Emily Bronte’s Wuthering Heights is my favorite novel of all time. It is a complicated, emotionally raw work of art that has yet to be adequately adapted into a visual medium. The Wyler adaptation is often scorned by Bronte purists because it cuts off half of the novel, de-emphasizes the themes of cyclical abuse, and sands the more unpleasant edges off Catherine and Heathcliff, the novel’s doomed lovers. But I don’t care: Wyler’s Wuthering Heights is a glorious example of gothic melodrama with its chilly black-and-white cinematography and powerful performances. It has the same passion and quiet menace as later “Hollywood gothics” of the 1940s, like Gaslight or Dragonwyck.
Even though Wyler loved tackling different genres, this dark psychological thriller seems such an odd fit for him. The story of an obsessed bank clerk who imprisons the woman he’s desired from afar in his basement, the material is disturbing, with heavy psychosexual themes and a complicated power dynamic between captor and captive.

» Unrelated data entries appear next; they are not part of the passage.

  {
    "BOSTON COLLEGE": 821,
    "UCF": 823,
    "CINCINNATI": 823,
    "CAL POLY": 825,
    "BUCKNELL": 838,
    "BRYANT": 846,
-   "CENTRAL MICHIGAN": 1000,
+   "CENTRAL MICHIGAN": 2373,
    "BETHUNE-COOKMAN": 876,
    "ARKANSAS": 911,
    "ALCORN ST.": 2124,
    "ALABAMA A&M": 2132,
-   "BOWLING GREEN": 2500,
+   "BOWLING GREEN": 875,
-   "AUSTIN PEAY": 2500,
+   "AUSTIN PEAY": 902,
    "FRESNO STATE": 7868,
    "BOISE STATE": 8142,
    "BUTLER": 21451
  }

Considering this was also filmed during the 1960s, a period of radical change in both society and the film industry, one might think the older Wyler would not be up to the task. To the contrary, he does stunning work, keeping location fatigue from creeping into this one-setting thriller with his sharp eye for dramatic compositions and drawing out fantastic work from Terence Davis and Samantha Eggar.

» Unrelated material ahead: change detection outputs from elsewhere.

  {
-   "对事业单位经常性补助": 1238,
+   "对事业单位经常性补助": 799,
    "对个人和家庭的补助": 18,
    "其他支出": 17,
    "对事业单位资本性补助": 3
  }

Roman Holiday is known one of the great “a star is born” movies. I cannot imagine a more perfect first starring role for Audrey Hepburn, a sheltered princess who finds love and adventure with a charming journalist in Rome. While most discussion of the film focuses on Hepburn, Wyler’s direction is also deserving of praise. I love the subtle ways he generates humor, like the parallel shots of the princess looking up at the elaborate carvings along the ceiling in her lush bedroom, then later awaking in Gregory Peck’s apartment to ugly industrial pipes shot from a similar angle. And of course, there’s the wonderful handling of tone, which blends light humor with a bittersweet lyricism, building to one of the most perfect endings in film history.
I have not yet seen all of Wyler’s films (The Best Years of Our Lives is my biggest oversight in that regard), but to date, I think The Heiress is his masterpiece. Adapted from a play which was itself adapted from a Henry James novella, The Heiress follows a timid, affection-starved heiress (played by Olivia De Havilland in a career-best performance) in love with a handsome charmer who may or may not be more interested in her money than her heart. It’s a movie that could have easily devolved into campy melodrama, but the characters are all complicated, with even the antagonists showing a great deal more ambiguity than you would expect of such a film. Once again, Wyler shows great skill with the material. Beneath the mannered drawing room surface, this is one emotionally brutal, even cruel movie, so packed with little nuances in the acting and visuals that it absolutely merits repeated viewings.